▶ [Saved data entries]
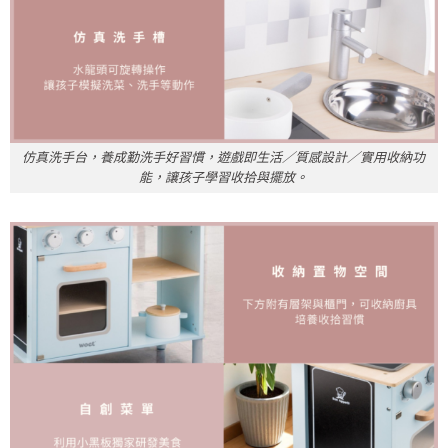
仿真洗手台，養成勤洗手好習慣，遊戲即生活／質感設計／實用收納功
能，讓孩子學習收拾與擺放。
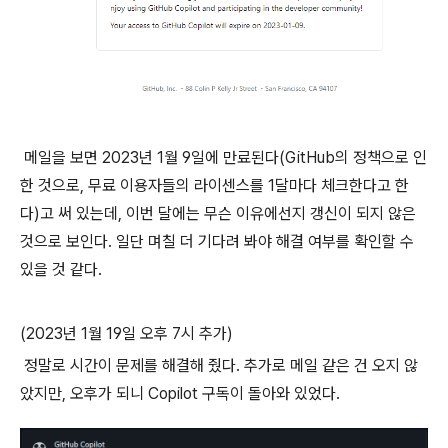
메일을 보면 2023년 1월 9일에 만료된다(GitHub의 정책으로 인
한 것으로, 무료 이용자들의 라이센스를 1달마다 체크한다고 한
다)고 써 있는데, 이번 달에는 무슨 이유에선지 갱신이 되지 않은
것으로 보인다. 일단 며칠 더 기다려 봐야 해결 여부를 확인할 수
있을 것 같다.
(2023년 1월 19일 오후 7시 추가)
정말로 시간이 문제를 해결해 줬다. 추가로 메일 같은 건 오지 않
았지만, 오후가 되니 Copilot 구독이 돌아와 있었다.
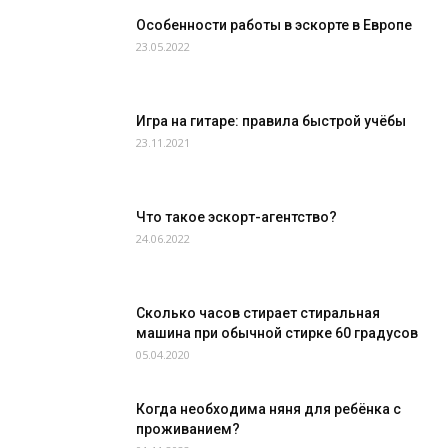
Особенности работы в эскорте в Европе
23.05.2022
Игра на гитаре: правила быстрой учёбы
23.11.2021
Что такое эскорт-агентство?
24.06.2022
Сколько часов стирает стиральная
машина при обычной стирке 60 градусов
05.04.2020
Когда необходима няня для ребёнка с
проживанием?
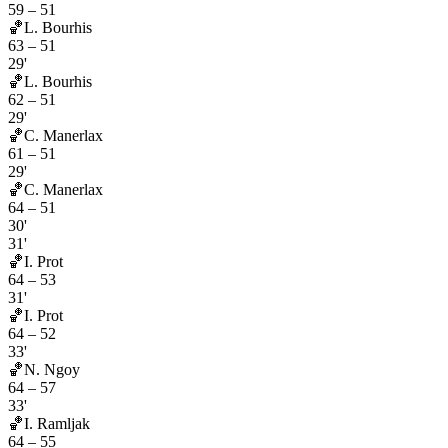
59
–
51
🏀
L. Bourhis
63
–
51
29'
🏀
L. Bourhis
62
–
51
29'
🏀
C. Manerlax
61
–
51
29'
🏀
C. Manerlax
64
–
51
30'
31'
🏀
I. Prot
64
–
53
31'
🏀
I. Prot
64
–
52
33'
🏀
N. Ngoy
64
–
57
33'
🏀
I. Ramljak
64
–
55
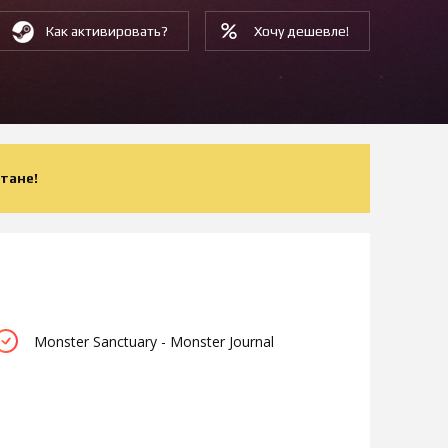
Как активировать?
Хочу дешевле!
тане!
Monster Sanctuary - Monster Journal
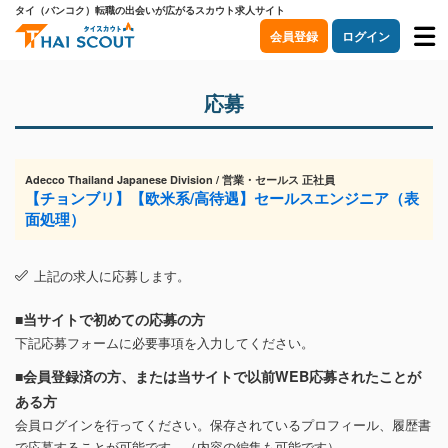
タイ（バンコク）転職の出会いが広がるスカウト求人サイト
会員登録
ログイン
応募
Adecco Thailand Japanese Division / 営業・セールス 正社員
【チョンブリ】【欧米系/高待遇】セールスエンジニア（表
面処理）
上記の求人に応募します。
■当サイトで初めての応募の方
下記応募フォームに必要事項を入力してください。
■会員登録済の方、または当サイトで以前WEB応募されたことが
ある方
会員ログインを行ってください。保存されているプロフィール、履歴書
で応募することが可能です。（内容の編集も可能です）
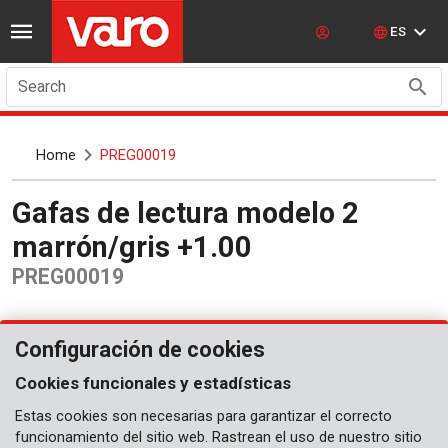
ES
Search
Home
PREG00019
Gafas de lectura modelo 2
marrón/gris +1.00
PREG00019
Configuración de cookies
Cookies funcionales y estadísticas
Estas cookies son necesarias para garantizar el correcto
funcionamiento del sitio web. Rastrean el uso de nuestro sitio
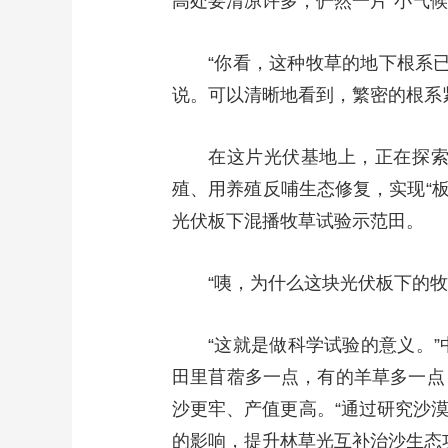
高处要清凉许多，俨然一片“小气
“你看，这种牧草的地下根系
说。可以清晰地看到，繁密的根系
在这片光伏基地上，正在探
殖、用养殖反哺生态修复，实现“
光伏板下混播牧草试验示范田。
“咦，为什么这块光伏板下的
“这就是做科学试验的意义。
田里苜蓿多一点，有的羊草多一点
沙更牢、产值更高。“通过研究沙
的影响，提升林草光互补治沙生态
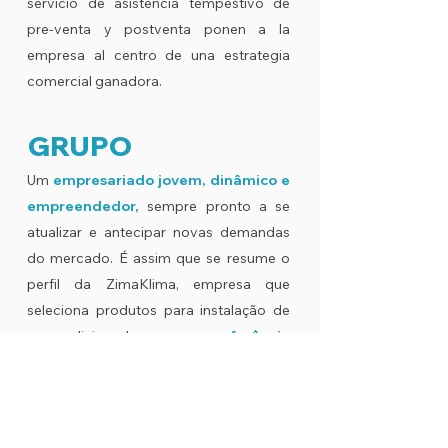
servicio de asistencia tempestivo de
pre-venta y postventa ponen a la
empresa al centro de una estrategia
comercial ganadora.
GRUPO
Um
empresariado jovem, dinâmico e
empreendedor,
sempre pronto a se
atualizar e antecipar novas demandas
do mercado. É assim que se resume o
perfil da ZimaKlima, empresa que
seleciona produtos para instalação de
ar condicionado
para ser referência
constante para atacadistas e
varejistas.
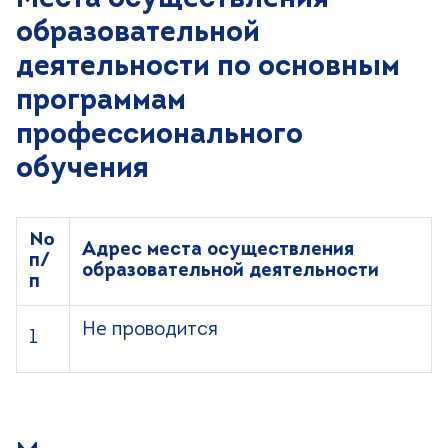
образовательной
деятельности по основным
программам
профессионального
обучения
№
Адрес места осуществления
п/
образовательной деятельности
п
Не проводится
1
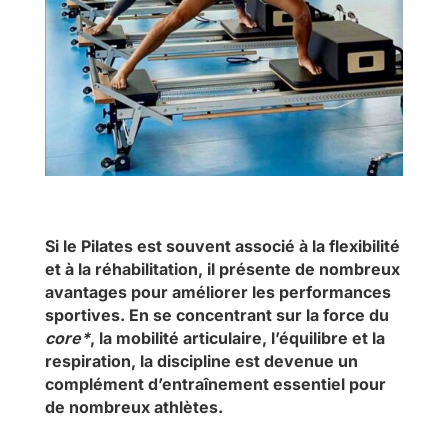
Si le Pilates est souvent associé à la flexibilité
et à la réhabilitation, il présente de nombreux
avantages pour améliorer les performances
sportives. En se concentrant sur la force du
core*
, la mobilité articulaire, l’équilibre et la
respiration, la discipline est devenue un
complément d’entraînement essentiel pour
de nombreux athlètes.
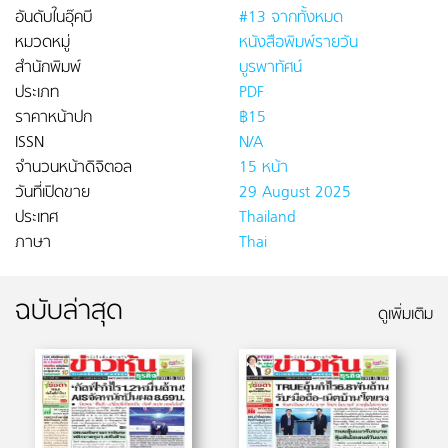
อันดับในอุ๊คบี
#13 จากทั้งหมด
หมวดหมู่
หนังสือพิมพ์รายวัน
สำนักพิมพ์
บูรพาทัศน์
ประเภท
PDF
ราคาหน้าปก
฿15
ISSN
N/A
จำนวนหน้าดิจิตอล
15 หน้า
วันที่เปิดขาย
29 August 2025
ประเทศ
Thailand
ภาษา
Thai
ฉบับล่าสุด
ดูเพิ่มเติม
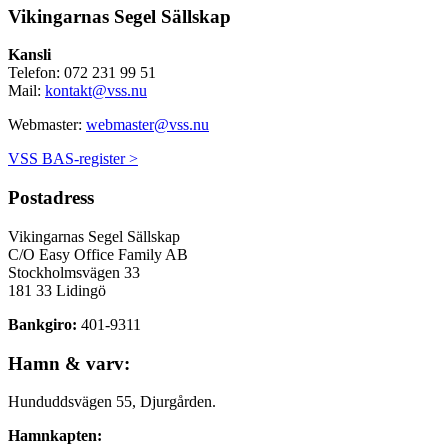
Vikingarnas Segel Sällskap
Kansli
Telefon: 072 231 99 51
Mail:
kontakt@vss.nu
Webmaster:
webmaster@vss.nu
VSS BAS-register >
Postadress
Vikingarnas Segel Sällskap
C/O Easy Office Family AB
Stockholmsvägen 33
181 33 Lidingö
Bankgiro:
401-9311
Hamn & varv:
Hunduddsvägen 55, Djurgården.
Hamnkapten:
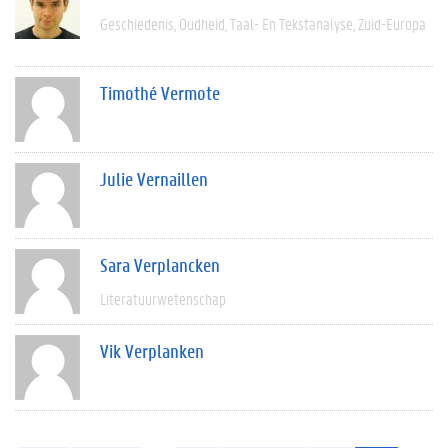
Geschiedenis
Oudheid
Taal- En Tekstanalyse
Zuid-Europa
Timothé Vermote
Julie Vernaillen
Sara Verplancken
Literatuurwetenschap
Vik Verplanken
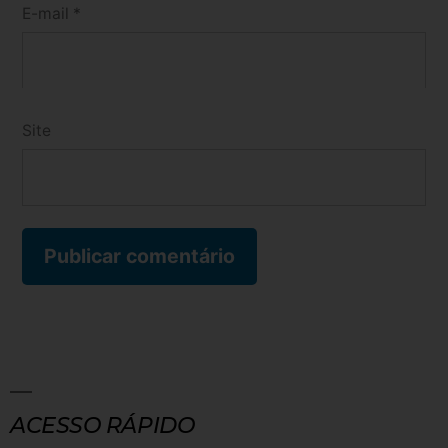
E-mail
*
Site
ACESSO RÁPIDO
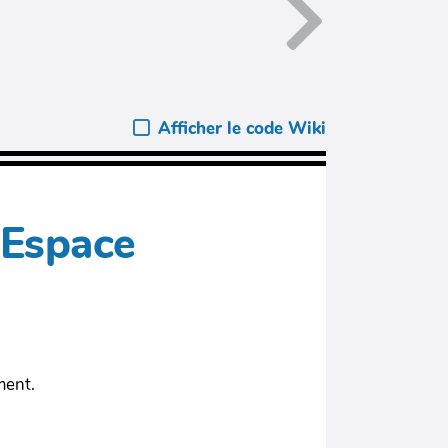
Afficher le code Wiki
 Espace
ment.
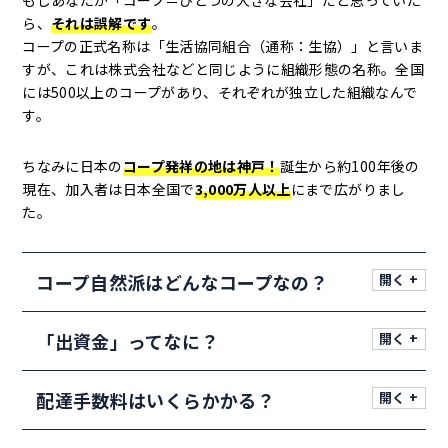
ら、
それは誤解です
。
コープの正式名称は「生活協同組合（通称：生協）」と言いま
すが、これは株式会社などと同じように組織形態の名称。全国
には500以上のコープがあり、それぞれが独立した組織なんで
す。
ちなみに日本の
コープ発祥の地は神戸！
誕生から約100年後の
現在、加入者は日本全国で
3,000万人以上
にまで広がりまし
た。
コープ自然派はどんなコープなの？
「出資金」ってなに？
配達手数料はいくらかかる？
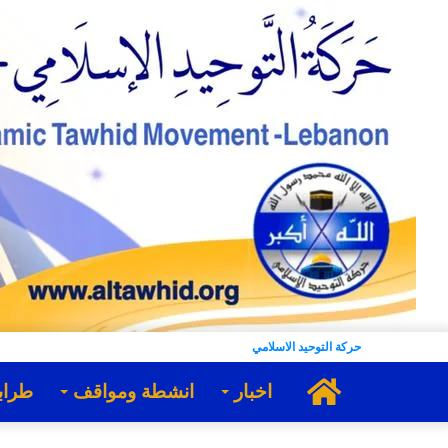
حركة التوحيد الاسلامي
الرئيسية
اخبار
انشطة ومواقف
طراب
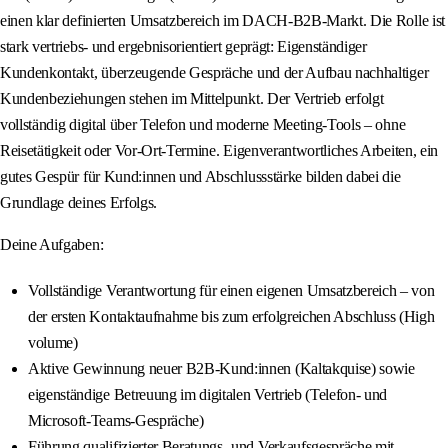
einen klar definierten Umsatzbereich im DACH-B2B-Markt. Die Rolle ist
stark vertriebs- und ergebnisorientiert geprägt: Eigenständiger
Kundenkontakt, überzeugende Gespräche und der Aufbau nachhaltiger
Kundenbeziehungen stehen im Mittelpunkt. Der Vertrieb erfolgt
vollständig digital über Telefon und moderne Meeting-Tools – ohne
Reisetätigkeit oder Vor-Ort-Termine. Eigenverantwortliches Arbeiten, ein
gutes Gespür für Kund:innen und Abschlussstärke bilden dabei die
Grundlage deines Erfolgs.
Deine Aufgaben:
Vollständige Verantwortung für einen eigenen Umsatzbereich – von
der ersten Kontaktaufnahme bis zum erfolgreichen Abschluss (High
volume)
Aktive Gewinnung neuer B2B-Kund:innen (Kaltakquise) sowie
eigenständige Betreuung im digitalen Vertrieb (Telefon- und
Microsoft-Teams-Gespräche)
Führung qualifizierter Beratungs- und Verkaufsgespräche mit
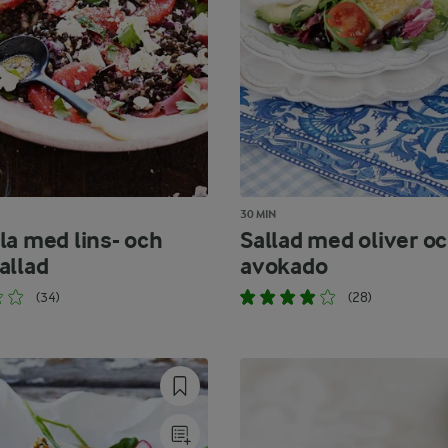
30 MIN
la med lins- och
Sallad med oliver o
allad
avokado
(34)
(28)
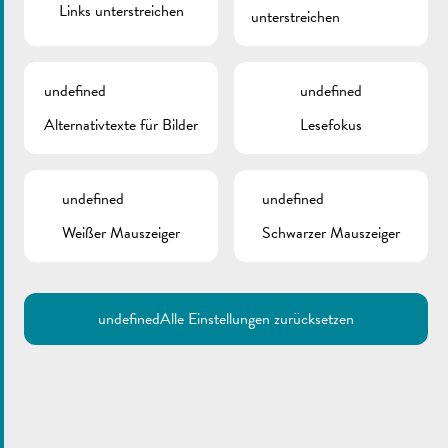
Links unterstreichen
unterstreichen
DOKUMENTE
undefined
undefined
Picadilly | Pendelbus
Alternativtexte für Bilder
Lesefokus
undefined
undefined
Weißer Mauszeiger
Schwarzer Mauszeiger
undefined
Alle Einstellungen zurücksetzen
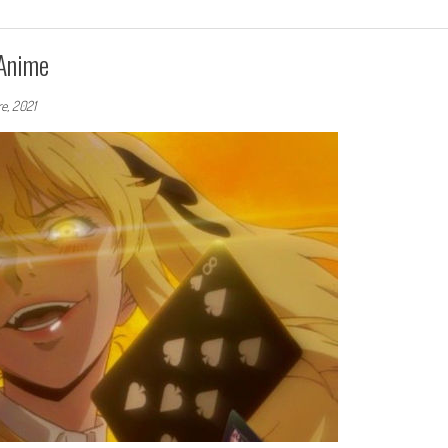
 Anime
e, 2021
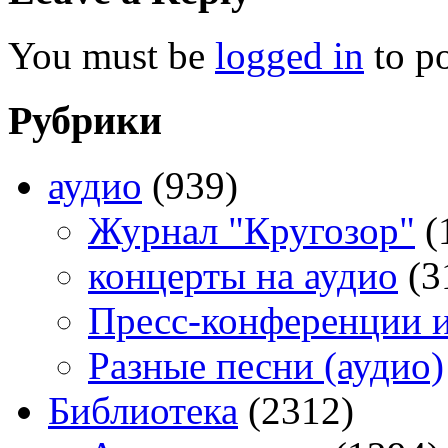
You must be
logged in
to p
Рубрики
аудио
(939)
Журнал "Кругозор"
(
концерты на аудио
(3
Пресс-конференции 
Разные песни (аудио)
Библиотека
(2312)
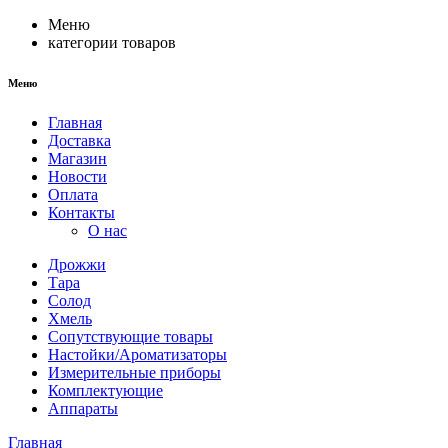
Меню
категории товаров
Меню
Главная
Доставка
Магазин
Новости
Оплата
Контакты
О нас
Дрожжи
Тара
Солод
Хмель
Сопутствующие товары
Настойки/Ароматизаторы
Измерительные приборы
Комплектующие
Аппараты
Главная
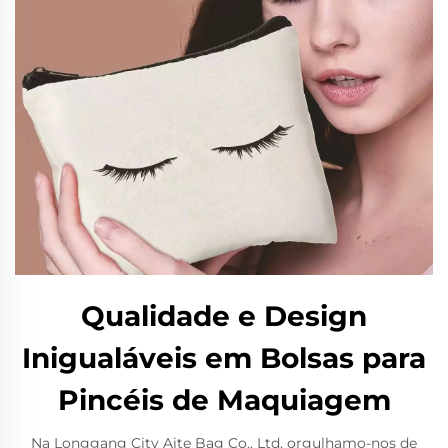
Qualidade e Design
Inigualáveis em Bolsas para
Pincéis de Maquiagem
Na Longgang City Aite Bag Co., Ltd, orgulhamo-nos de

▶ [YOUR OBJECTIVE] All of the data above needs to be given again exactly. Leave out each image.

▶ [RESULT OF THIS EXERCISE]
仿真洗手台，養成勤洗手好習慣，遊戲即生活／質感設計／實用收納功
能，讓孩子學習收拾與擺放。
메일을 보면 2023년 1월 9일에 만료된다(GitHub의 정책으로 인
한 것으로, 무료 이용자들의 라이센스를 1달마다 체크한다고 한
다)고 써 있는데, 이번 달에는 무슨 이유에선지 갱신이 되지 않은
것으로 보인다. 일단 며칠 더 기다려 봐야 해결 여부를 확인할 수
있을 것 같다.
(2023년 1월 19일 오후 7시 추가)
정말로 시간이 문제를 해결해 줬다. 추가로 메일 같은 건 오지 않
았지만, 오후가 되니 Copilot 구독이 돌아와 있었다.
Особенности работы в эскорте в Европе
23.05.2022
Игра на гитаре: правила быстрой учёбы
23.11.2021
Что такое эскорт-агентство?
24.06.2022
Сколько часов стирает стиральная
машина при обычной стирке 60 градусов
05.04.2020
Когда необходима няня для ребёнка с
проживанием?
59
–
51
🏀
L. Bourhis
63
–
51
29'
🏀
L. Bourhis
62
–
51
29'
🏀
C. Manerlax
61
–
51
29'
🏀
C. Manerlax
64
–
51
30'
31'
🏀
I. Prot
64
–
53
31'
🏀
I. Prot
64
–
52
33'
🏀
N. Ngoy
64
–
57
33'
🏀
I. Ramljak
64
–
55
Как активировать?
Хочу дешевле!
тане!
Monster Sanctuary - Monster Journal
タイ（バンコク）転職の出会いが広がるスカウト求人サイト
会員登録
ログイン
応募
Adecco Thailand Japanese Division / 営業・セールス 正社員
【チョンブリ】【欧米系/高待遇】セールスエンジニア（表
面処理）
上記の求人に応募します。
■当サイトで初めての応募の方
下記応募フォームに必要事項を入力してください。
■会員登録済の方、または当サイトで以前WEB応募されたことが
ある方
会員ログインを行ってください。保存されているプロフィール、履歴書
で応募することが可能です。（内容の編集も可能です）
ES
Search
Home
PREG00019
Gafas de lectura modelo 2
marrón/gris +1.00
PREG00019
Configuración de cookies
Cookies funcionales y estadísticas
Estas cookies son necesarias para garantizar el correcto
funcionamiento del sitio web. Rastrean el uso de nuestro sitio
高处要清凉许多，俨然一片“小气
“你看，这种牧草的地下根系
说。可以清晰地看到，繁密的根系
在这片光伏基地上，正在探
殖、用养殖反哺生态修复，实现“
光伏板下混播牧草试验示范田。
“咦，为什么这块光伏板下的
“这就是做科学试验的意义。
田里苜蓿多一点，有的羊草多一点
沙更牢、产值更高。“通过研究沙
的影响，提升林草光互补治沙生态
servicio de asistencia tempestivo de
pre-venta y postventa ponen a la
empresa al centro de una estrategia
comercial ganadora.
GRUPO
Um
empresariado jovem, dinâmico e
empreendedor,
sempre pronto a se
atualizar e antecipar novas demandas
do mercado. É assim que se resume o
perfil da ZimaKlima, empresa que
seleciona produtos para instalação de
ar condicionado
para ser referência
constante para atacadistas e
varejistas.
образовательной
деятельности по основным
программам
профессионального
обучения
№
Адрес места осуществления
п/
образовательной деятельности
п
Не проводится
1
Si le Pilates est souvent associé à la flexibilité
et à la réhabilitation, il présente de nombreux
avantages pour améliorer les performances
sportives. En se concentrant sur la force du
core*
, la mobilité articulaire, l’équilibre et la
respiration, la discipline est devenue un
complément d’entraînement essentiel pour
de nombreux athlètes.
อันดับในอุ๊คบี
#13 จากทั้งหมด
หมวดหมู่
หนังสือพิมพ์รายวัน
สำนักพิมพ์
บูรพาทัศน์
ประเภท
PDF
ราคาหน้าปก
฿15
ISSN
N/A
จำนวนหน้าดิจิตอล
15 หน้า
วันที่เปิดขาย
29 August 2025
ประเทศ
Thailand
ภาษา
Thai
ฉบับล่าสุด
ดูเพิ่มเติม
Vikingarnas Segel Sällskap
Kansli
Telefon: 072 231 99 51
Mail:
kontakt@vss.nu
Webmaster:
webmaster@vss.nu
VSS BAS-register >
Postadress
Vikingarnas Segel Sällskap
C/O Easy Office Family AB
Stockholmsvägen 33
181 33 Lidingö
Bankgiro:
401-9311
Hamn & varv:
Hunduddsvägen 55, Djurgården.
Hamnkapten:
Geschiedenis
Oudheid
Taal- En Tekstanalyse
Zuid-Europa
Timothé Vermote
Julie Vernaillen
Sara Verplancken
Literatuurwetenschap
Vik Verplanken
E-mail
*
Site
ACESSO RÁPIDO
Afficher le code Wiki
 Espace
ment.
ら、
それは誤解です
。
コープの正式名称は「生活協同組合（通称：生協）」と言いま
すが、これは株式会社などと同じように組織形態の名称。全国
には500以上のコープがあり、それぞれが独立した組織なんで
す。
ちなみに日本の
コープ発祥の地は神戸！
誕生から約100年後の
現在、加入者は日本全国で
3,000万人以上
にまで広がりまし
た。
コープ自然派はどんなコープなの？
「出資金」ってなに？
配達手数料はいくらかかる？
حركة التوحيد الاسلامي
الرئيسية
اخبار
انشطة ومواقف
طراب
einen klar definierten Umsatzbereich im DACH-B2B-Markt. Die Rolle ist
stark vertriebs- und ergebnisorientiert geprägt: Eigenständiger
Kundenkontakt, überzeugende Gespräche und der Aufbau nachhaltiger
Kundenbeziehungen stehen im Mittelpunkt. Der Vertrieb erfolgt
vollständig digital über Telefon und moderne Meeting-Tools – ohne
Reisetätigkeit oder Vor-Ort-Termine. Eigenverantwortliches Arbeiten, ein
gutes Gespür für Kund:innen und Abschlussstärke bilden dabei die
Grundlage deines Erfolgs.
Deine Aufgaben:
Vollständige Verantwortung für einen eigenen Umsatzbereich – von
der ersten Kontaktaufnahme bis zum erfolgreichen Abschluss (High
volume)
Aktive Gewinnung neuer B2B-Kund:innen (Kaltakquise) sowie
eigenständige Betreuung im digitalen Vertrieb (Telefon- und
Microsoft-Teams-Gespräche)
Führung qualifizierter Beratungs- und Verkaufsgespräche mit
30 MIN
la med lins- och
Sallad med oliver o
allad
avokado
(34)
(28)
Links unterstreichen
unterstreichen
DOKUMENTE
undefined
undefined
Picadilly | Pendelbus
Alternativtexte für Bilder
Lesefokus
undefined
undefined
Weißer Mauszeiger
Schwarzer Mauszeiger
undefined
Alle Einstellungen zurücksetzen
 Anime
e, 2021
You must be
logged in
to p
Рубрики
аудио
(939)
Журнал "Кругозор"
(
концерты на аудио
(3
Пресс-конференции 
Разные песни (аудио)
Библиотека
(2312)
Меню
категории товаров
Меню
Главная
Доставка
Магазин
Новости
Оплата
Контакты
О нас
Дрожжи
Тара
Солод
Хмель
Сопутствующие товары
Настойки/Ароматизаторы
Измерительные приборы
Комплектующие
Аппараты
Главная
Qualidade e Design
Inigualáveis em Bolsas para
Pincéis de Maquiagem
Na Longgang City Aite Bag Co., Ltd, orgulhamo-nos de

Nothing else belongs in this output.